February 14, 2008 (KHARTOUM) — Sudanese security agents prevented an opposition newspaper from being published on Thursday after it tried to print articles accusing the government of backing rebels in neighbouring Chad, journalists said.

A_Sudanese_man_reads_a_daily.jpgSecurity officials arrived at the printing press publishing al-Rai al-Shaab in the early hours of Thursday morning, said Ashraf Mohamed, from the daily.

“They said we must cut two columns. Then they said the paper could not be printed,” said Mohamed.

“It was because the columns were talking about the problems in Chad … They said that the (Sudanese) government was participating in the trouble by supporting the rebels.”

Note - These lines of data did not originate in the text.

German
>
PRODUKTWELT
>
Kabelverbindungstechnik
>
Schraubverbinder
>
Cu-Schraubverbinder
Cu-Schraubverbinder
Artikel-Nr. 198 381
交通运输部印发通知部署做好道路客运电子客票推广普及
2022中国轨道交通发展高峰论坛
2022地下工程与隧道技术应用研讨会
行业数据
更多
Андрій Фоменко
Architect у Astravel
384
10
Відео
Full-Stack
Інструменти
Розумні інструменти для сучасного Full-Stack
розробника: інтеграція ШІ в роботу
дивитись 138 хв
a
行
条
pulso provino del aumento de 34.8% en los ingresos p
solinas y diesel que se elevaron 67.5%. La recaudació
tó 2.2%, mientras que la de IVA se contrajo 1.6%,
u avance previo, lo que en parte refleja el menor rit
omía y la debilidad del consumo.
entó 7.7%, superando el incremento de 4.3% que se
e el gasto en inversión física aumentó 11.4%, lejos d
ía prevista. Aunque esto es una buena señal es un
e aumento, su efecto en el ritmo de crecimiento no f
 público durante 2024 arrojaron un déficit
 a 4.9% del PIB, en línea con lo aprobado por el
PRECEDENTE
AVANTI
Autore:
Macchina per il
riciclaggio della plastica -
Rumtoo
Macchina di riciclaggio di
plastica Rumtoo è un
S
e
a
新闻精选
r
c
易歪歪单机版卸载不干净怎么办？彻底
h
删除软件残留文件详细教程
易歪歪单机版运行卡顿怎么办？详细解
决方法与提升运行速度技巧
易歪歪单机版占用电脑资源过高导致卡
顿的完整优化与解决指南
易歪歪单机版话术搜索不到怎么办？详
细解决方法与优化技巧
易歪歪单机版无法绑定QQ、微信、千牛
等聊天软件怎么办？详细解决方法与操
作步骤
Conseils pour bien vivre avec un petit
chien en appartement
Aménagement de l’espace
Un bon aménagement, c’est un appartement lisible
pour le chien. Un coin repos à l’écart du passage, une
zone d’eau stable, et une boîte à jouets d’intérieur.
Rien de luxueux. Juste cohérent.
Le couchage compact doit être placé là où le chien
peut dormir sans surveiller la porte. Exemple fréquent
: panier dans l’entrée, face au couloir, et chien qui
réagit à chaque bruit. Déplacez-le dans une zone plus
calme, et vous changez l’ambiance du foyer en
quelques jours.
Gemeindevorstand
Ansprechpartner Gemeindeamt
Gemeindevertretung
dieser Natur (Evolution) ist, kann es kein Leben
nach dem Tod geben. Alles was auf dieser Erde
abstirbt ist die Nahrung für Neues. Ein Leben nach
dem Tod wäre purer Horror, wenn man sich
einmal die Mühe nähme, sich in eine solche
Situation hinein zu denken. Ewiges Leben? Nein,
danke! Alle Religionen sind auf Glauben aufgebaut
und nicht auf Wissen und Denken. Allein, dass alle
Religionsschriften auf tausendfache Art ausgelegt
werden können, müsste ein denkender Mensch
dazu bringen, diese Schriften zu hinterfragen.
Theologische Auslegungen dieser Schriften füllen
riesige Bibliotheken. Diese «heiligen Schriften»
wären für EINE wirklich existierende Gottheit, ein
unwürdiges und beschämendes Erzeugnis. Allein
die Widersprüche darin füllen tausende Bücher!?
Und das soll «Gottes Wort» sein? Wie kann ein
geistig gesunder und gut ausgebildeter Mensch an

Chad accused Sudan of backing rebels who stormed the Chadian capital N’Djamena early February in a bid to topple President Idriss Deby. Sudan, which denies the charge, accuses Chad of funding rebels inside the Sudanese region of Darfur.

Sudan’s media regulator, the National Press Council, declined to comment on the reported blockage of Al-Rai al-Shaab on Thursday and no one was immediately available for comment from Sudan’s security services.

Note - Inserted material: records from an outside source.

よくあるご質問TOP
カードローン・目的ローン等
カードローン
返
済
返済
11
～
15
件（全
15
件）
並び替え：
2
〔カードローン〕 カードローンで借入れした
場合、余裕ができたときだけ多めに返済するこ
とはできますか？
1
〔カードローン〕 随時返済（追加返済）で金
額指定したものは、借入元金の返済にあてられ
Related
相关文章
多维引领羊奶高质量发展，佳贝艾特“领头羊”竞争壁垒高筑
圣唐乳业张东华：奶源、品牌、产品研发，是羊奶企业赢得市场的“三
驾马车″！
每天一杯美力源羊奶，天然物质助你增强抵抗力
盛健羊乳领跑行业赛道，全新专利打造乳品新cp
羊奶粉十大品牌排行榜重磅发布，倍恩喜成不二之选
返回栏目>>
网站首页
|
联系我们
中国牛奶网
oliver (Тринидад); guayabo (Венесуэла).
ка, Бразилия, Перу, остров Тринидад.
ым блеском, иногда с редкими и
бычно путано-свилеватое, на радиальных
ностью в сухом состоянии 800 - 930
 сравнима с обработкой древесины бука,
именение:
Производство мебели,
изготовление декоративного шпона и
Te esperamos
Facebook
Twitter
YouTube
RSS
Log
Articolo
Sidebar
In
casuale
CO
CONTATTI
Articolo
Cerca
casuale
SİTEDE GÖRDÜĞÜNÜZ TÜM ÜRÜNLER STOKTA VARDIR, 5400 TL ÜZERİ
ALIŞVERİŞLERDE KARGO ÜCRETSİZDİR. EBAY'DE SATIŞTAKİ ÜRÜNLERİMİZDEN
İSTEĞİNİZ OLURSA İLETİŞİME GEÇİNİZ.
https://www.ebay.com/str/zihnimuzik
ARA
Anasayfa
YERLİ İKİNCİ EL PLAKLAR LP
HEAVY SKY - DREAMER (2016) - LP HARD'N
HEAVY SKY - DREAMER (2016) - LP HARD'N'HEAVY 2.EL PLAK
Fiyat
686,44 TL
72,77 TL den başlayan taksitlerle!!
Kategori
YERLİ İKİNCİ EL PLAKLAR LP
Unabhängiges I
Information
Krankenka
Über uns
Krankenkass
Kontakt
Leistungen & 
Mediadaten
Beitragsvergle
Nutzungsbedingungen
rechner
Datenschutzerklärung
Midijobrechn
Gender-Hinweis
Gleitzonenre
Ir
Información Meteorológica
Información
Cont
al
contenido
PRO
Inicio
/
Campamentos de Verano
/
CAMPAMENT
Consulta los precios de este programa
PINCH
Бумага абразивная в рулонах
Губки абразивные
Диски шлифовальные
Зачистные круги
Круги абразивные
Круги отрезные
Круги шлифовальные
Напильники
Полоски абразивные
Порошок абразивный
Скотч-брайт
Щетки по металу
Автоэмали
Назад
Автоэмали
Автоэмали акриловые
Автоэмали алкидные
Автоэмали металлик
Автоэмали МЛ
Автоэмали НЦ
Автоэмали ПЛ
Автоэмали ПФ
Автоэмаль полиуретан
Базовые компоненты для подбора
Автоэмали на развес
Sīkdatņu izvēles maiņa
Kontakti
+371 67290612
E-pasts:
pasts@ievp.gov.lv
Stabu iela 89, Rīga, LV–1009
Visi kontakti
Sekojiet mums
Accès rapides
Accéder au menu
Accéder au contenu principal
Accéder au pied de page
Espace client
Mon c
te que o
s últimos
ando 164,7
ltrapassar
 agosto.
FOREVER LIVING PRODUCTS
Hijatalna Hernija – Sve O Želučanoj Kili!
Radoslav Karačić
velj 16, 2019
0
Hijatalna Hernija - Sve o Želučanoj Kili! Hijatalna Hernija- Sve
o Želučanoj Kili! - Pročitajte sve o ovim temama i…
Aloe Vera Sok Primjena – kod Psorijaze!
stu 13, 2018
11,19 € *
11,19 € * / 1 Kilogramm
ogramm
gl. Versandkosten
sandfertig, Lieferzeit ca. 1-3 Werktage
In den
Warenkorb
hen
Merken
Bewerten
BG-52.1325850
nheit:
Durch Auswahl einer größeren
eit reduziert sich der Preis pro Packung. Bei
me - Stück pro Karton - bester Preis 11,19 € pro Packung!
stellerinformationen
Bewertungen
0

Al-Rai al-Shaab, which is linked to the opposition Popular Congress Party led by Hassan al-Turabi, did not appear on Khartoum newsstands on Thursday morning.

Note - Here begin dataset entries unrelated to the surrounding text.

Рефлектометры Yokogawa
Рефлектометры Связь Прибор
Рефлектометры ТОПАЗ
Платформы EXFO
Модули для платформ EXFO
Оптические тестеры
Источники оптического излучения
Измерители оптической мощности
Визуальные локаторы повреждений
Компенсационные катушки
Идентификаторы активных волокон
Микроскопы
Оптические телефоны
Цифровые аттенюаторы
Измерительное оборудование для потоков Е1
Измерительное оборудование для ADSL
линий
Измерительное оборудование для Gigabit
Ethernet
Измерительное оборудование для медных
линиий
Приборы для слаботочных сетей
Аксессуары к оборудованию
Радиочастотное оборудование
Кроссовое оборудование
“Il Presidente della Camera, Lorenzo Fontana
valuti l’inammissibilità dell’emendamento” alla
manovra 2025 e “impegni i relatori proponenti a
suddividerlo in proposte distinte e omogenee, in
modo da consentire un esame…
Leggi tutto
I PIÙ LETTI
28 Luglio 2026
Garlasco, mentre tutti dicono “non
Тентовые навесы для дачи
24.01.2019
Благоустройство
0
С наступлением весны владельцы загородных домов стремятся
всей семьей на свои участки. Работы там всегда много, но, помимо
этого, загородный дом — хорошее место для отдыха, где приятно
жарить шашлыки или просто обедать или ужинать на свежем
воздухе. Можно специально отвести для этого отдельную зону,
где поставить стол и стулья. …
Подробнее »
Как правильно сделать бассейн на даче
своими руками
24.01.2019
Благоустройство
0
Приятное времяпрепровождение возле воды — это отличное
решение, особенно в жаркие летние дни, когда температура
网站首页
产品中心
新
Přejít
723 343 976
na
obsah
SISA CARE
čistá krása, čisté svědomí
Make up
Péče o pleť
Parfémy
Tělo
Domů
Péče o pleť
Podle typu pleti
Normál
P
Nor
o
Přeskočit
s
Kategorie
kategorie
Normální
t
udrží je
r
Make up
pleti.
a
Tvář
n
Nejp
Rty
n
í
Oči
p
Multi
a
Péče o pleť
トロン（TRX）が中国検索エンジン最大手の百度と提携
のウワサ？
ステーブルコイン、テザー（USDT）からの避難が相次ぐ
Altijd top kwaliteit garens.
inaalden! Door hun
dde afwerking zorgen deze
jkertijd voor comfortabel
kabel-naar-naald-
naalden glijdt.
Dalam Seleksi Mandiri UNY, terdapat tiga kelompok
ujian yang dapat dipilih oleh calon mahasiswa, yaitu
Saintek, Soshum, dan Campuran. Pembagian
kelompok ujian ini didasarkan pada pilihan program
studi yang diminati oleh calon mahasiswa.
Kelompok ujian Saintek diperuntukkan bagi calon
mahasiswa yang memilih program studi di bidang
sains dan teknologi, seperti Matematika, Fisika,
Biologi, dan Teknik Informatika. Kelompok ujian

Sudan eased press censorship after a new constitution put in place at the end of Sudan’s north-south civil war in 2005 guaranteed freedom of the press.

But there have been regular reports of newspapers coming under pressure over sensitive stories.

The Citizen newspaper, based in Sudan’s southern capital Juba, said it had been temporarily shut down ten times, most recently over articles that the National Press Council said insulted Sudan’s president.

Sudanese authorities confiscated 17,000 copies of al-Rai al-Shaab in August for violating a ban on reporting about a thwarted plot to attack Western embassies in Khartoum.